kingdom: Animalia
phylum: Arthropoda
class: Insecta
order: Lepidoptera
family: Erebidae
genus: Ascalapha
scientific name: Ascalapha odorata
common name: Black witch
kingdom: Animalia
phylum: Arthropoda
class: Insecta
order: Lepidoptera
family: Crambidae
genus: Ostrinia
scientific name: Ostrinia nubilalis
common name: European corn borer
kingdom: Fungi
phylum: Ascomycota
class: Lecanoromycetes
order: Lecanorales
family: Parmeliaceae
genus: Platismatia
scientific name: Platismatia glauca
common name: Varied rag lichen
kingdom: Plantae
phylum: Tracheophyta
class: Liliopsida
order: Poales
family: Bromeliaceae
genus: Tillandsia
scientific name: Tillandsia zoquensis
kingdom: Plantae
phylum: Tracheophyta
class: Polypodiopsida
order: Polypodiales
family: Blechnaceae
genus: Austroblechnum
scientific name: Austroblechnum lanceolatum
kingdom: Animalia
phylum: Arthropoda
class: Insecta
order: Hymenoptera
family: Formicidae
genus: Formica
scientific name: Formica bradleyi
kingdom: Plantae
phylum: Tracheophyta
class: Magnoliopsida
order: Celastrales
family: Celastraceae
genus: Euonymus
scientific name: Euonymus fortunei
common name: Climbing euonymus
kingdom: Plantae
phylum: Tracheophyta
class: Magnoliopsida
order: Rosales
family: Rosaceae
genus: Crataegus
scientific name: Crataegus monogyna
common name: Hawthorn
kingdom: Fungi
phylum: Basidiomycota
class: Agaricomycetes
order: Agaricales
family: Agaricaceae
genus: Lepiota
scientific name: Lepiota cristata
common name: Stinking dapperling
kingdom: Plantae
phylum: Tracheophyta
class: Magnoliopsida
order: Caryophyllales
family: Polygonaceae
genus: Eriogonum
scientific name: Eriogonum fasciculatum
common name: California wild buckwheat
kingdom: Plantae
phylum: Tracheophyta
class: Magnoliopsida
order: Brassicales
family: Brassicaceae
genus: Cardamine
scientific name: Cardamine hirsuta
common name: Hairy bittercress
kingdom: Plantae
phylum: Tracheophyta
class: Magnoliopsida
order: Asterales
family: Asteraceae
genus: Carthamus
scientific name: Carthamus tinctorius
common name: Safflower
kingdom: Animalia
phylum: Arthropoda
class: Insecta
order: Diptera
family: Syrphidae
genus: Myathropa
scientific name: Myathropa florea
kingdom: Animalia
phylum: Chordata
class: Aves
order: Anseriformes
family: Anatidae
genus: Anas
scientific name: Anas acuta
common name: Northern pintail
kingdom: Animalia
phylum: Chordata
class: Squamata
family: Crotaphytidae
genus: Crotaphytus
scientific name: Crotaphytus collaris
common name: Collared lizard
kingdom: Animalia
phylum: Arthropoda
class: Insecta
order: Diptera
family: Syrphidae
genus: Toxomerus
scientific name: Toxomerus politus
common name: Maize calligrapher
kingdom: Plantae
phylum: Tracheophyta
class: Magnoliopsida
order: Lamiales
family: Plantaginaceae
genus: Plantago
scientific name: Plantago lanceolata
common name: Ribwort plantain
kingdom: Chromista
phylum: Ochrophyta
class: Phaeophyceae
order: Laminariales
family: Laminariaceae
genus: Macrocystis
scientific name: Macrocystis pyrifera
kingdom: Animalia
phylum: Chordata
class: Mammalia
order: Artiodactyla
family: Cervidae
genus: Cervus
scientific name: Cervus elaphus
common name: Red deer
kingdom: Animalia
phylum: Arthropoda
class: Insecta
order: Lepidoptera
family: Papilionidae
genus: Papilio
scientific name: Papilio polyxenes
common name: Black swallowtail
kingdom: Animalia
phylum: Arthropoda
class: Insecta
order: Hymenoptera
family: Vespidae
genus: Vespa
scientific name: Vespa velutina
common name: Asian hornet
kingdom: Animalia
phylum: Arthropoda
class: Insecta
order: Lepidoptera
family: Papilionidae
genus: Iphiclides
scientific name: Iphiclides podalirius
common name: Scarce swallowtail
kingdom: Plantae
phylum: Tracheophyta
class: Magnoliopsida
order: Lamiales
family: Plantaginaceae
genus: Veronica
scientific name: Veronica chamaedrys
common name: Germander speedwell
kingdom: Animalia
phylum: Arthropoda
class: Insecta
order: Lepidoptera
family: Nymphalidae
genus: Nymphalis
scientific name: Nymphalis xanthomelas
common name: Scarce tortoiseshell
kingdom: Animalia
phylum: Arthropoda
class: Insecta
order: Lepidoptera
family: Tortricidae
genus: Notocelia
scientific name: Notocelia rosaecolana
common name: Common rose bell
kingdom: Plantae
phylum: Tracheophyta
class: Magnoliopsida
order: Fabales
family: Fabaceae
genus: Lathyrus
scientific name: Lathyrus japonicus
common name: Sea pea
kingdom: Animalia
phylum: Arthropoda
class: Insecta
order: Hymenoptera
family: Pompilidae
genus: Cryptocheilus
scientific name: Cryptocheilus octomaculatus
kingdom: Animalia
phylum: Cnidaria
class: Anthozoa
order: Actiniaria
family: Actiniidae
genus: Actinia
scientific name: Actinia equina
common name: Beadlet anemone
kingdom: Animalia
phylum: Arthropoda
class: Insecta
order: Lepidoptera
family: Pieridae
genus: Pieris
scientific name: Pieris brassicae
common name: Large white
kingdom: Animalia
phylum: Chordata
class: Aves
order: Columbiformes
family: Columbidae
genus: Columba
========================
EXERCISE:
Copy the lines of the records word for word, starting with the line that contains "class: Lecanoromycetes" and ending with the line that contains "family: Agaricaceae", including both.

SOLUTION TO THE EXERCISE:
class: Lecanoromycetes
order: Lecanorales
family: Parmeliaceae
genus: Platismatia
scientific name: Platismatia glauca
common name: Varied rag lichen
kingdom: Plantae
phylum: Tracheophyta
class: Liliopsida
order: Poales
family: Bromeliaceae
genus: Tillandsia
scientific name: Tillandsia zoquensis
kingdom: Plantae
phylum: Tracheophyta
class: Polypodiopsida
order: Polypodiales
family: Blechnaceae
genus: Austroblechnum
scientific name: Austroblechnum lanceolatum
kingdom: Animalia
phylum: Arthropoda
class: Insecta
order: Hymenoptera
family: Formicidae
genus: Formica
scientific name: Formica bradleyi
kingdom: Plantae
phylum: Tracheophyta
class: Magnoliopsida
order: Celastrales
family: Celastraceae
genus: Euonymus
scientific name: Euonymus fortunei
common name: Climbing euonymus
kingdom: Plantae
phylum: Tracheophyta
class: Magnoliopsida
order: Rosales
family: Rosaceae
genus: Crataegus
scientific name: Crataegus monogyna
common name: Hawthorn
kingdom: Fungi
phylum: Basidiomycota
class: Agaricomycetes
order: Agaricales
family: Agaricaceae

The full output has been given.